Çalışma görevi 1 ->
Yargılama ilkeleriyle ilgili metne göre taraflarca getirilme ilkesi HMK'nin hangi maddesinde düzenlenmiştir?

Gösterilen metin ->
1. Taraflarca Getirilme İlkesi (Taraf İlkesinin Bir Unsuru)

HMK m.25'te düzenlenmiştir.

 

Taraflar, iddia ve savunmalarını serbestçe ileri sürer. Mahkeme, tarafların getirmediği bir olguyu resen dikkate alamaz.

 

Deliller de taraflarca getirilir (istisnalar hariç).

 

2. Yargılamanın İki Taraflılığı İlkesi

Taraflar, davaya ilişkin beyanlarını birbirlerinin bilgisi dahilinde verir.

 

Mahkeme kararlarını, her iki tarafın görüşünü dinledikten sonra verir.

 

Anayasa m.36 kapsamında “adil yargılanma” hakkının bir parçasıdır.

 

3. Hukuki Dinlenilme Hakkı

HMK m.27'de düzenlenmiştir.

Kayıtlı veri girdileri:
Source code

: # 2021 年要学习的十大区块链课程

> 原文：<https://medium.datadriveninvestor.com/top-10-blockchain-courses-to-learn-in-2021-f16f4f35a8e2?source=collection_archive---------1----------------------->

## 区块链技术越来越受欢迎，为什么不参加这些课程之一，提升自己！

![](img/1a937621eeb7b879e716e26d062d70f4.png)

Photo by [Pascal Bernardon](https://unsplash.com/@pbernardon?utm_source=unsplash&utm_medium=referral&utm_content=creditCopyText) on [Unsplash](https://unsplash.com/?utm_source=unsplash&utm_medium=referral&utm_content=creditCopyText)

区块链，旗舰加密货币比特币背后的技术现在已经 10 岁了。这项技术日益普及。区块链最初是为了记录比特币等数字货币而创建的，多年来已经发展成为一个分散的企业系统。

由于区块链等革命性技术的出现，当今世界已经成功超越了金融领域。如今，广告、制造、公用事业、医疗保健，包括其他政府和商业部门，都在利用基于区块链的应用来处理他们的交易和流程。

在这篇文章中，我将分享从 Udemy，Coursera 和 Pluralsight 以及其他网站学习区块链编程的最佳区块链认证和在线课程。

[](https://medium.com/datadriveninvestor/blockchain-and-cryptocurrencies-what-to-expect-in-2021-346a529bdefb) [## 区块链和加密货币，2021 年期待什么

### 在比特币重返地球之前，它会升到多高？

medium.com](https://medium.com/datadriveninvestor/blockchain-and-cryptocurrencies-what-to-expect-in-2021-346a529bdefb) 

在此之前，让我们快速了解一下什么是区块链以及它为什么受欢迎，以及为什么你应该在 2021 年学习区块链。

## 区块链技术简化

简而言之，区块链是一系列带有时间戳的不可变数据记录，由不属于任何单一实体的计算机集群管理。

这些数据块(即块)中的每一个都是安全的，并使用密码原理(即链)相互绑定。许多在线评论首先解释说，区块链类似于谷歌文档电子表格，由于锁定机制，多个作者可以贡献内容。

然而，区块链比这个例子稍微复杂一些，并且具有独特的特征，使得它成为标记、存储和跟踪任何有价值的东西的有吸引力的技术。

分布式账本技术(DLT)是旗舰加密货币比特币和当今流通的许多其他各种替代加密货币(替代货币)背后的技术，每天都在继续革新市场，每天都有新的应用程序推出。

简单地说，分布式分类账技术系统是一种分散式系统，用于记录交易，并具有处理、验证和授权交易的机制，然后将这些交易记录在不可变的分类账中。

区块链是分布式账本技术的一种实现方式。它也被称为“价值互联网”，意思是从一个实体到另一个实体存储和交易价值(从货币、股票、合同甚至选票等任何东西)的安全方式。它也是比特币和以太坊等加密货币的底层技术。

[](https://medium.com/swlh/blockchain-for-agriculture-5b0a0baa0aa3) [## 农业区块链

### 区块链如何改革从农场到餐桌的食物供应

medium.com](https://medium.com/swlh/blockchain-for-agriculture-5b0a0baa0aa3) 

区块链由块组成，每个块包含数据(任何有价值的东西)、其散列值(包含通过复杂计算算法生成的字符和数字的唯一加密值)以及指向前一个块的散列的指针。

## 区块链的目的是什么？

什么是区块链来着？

Çalışma görevi 2 ->
Yukarıdaki kayıtlı veri girdilerinde yer alan satırların tamamını, hiçbirini değiştirmeden, aynen çıktı olarak ver.

Sorunun çözümü 1 ->
HMK m.25'te.

Sorunun çözümü 2 ->
Source code

: # 2021 年要学习的十大区块链课程

> 原文：<https://medium.datadriveninvestor.com/top-10-blockchain-courses-to-learn-in-2021-f16f4f35a8e2?source=collection_archive---------1----------------------->

## 区块链技术越来越受欢迎，为什么不参加这些课程之一，提升自己！

![](img/1a937621eeb7b879e716e26d062d70f4.png)

Photo by [Pascal Bernardon](https://unsplash.com/@pbernardon?utm_source=unsplash&utm_medium=referral&utm_content=creditCopyText) on [Unsplash](https://unsplash.com/?utm_source=unsplash&utm_medium=referral&utm_content=creditCopyText)

区块链，旗舰加密货币比特币背后的技术现在已经 10 岁了。这项技术日益普及。区块链最初是为了记录比特币等数字货币而创建的，多年来已经发展成为一个分散的企业系统。

由于区块链等革命性技术的出现，当今世界已经成功超越了金融领域。如今，广告、制造、公用事业、医疗保健，包括其他政府和商业部门，都在利用基于区块链的应用来处理他们的交易和流程。

在这篇文章中，我将分享从 Udemy，Coursera 和 Pluralsight 以及其他网站学习区块链编程的最佳区块链认证和在线课程。

[](https://medium.com/datadriveninvestor/blockchain-and-cryptocurrencies-what-to-expect-in-2021-346a529bdefb) [## 区块链和加密货币，2021 年期待什么

### 在比特币重返地球之前，它会升到多高？

medium.com](https://medium.com/datadriveninvestor/blockchain-and-cryptocurrencies-what-to-expect-in-2021-346a529bdefb) 

在此之前，让我们快速了解一下什么是区块链以及它为什么受欢迎，以及为什么你应该在 2021 年学习区块链。

## 区块链技术简化

简而言之，区块链是一系列带有时间戳的不可变数据记录，由不属于任何单一实体的计算机集群管理。

这些数据块(即块)中的每一个都是安全的，并使用密码原理(即链)相互绑定。许多在线评论首先解释说，区块链类似于谷歌文档电子表格，由于锁定机制，多个作者可以贡献内容。

然而，区块链比这个例子稍微复杂一些，并且具有独特的特征，使得它成为标记、存储和跟踪任何有价值的东西的有吸引力的技术。

分布式账本技术(DLT)是旗舰加密货币比特币和当今流通的许多其他各种替代加密货币(替代货币)背后的技术，每天都在继续革新市场，每天都有新的应用程序推出。

简单地说，分布式分类账技术系统是一种分散式系统，用于记录交易，并具有处理、验证和授权交易的机制，然后将这些交易记录在不可变的分类账中。

区块链是分布式账本技术的一种实现方式。它也被称为“价值互联网”，意思是从一个实体到另一个实体存储和交易价值(从货币、股票、合同甚至选票等任何东西)的安全方式。它也是比特币和以太坊等加密货币的底层技术。

[](https://medium.com/swlh/blockchain-for-agriculture-5b0a0baa0aa3) [## 农业区块链

### 区块链如何改革从农场到餐桌的食物供应

medium.com](https://medium.com/swlh/blockchain-for-agriculture-5b0a0baa0aa3) 

区块链由块组成，每个块包含数据(任何有价值的东西)、其散列值(包含通过复杂计算算法生成的字符和数字的唯一加密值)以及指向前一个块的散列的指针。

## 区块链的目的是什么？

什么是区块链来着？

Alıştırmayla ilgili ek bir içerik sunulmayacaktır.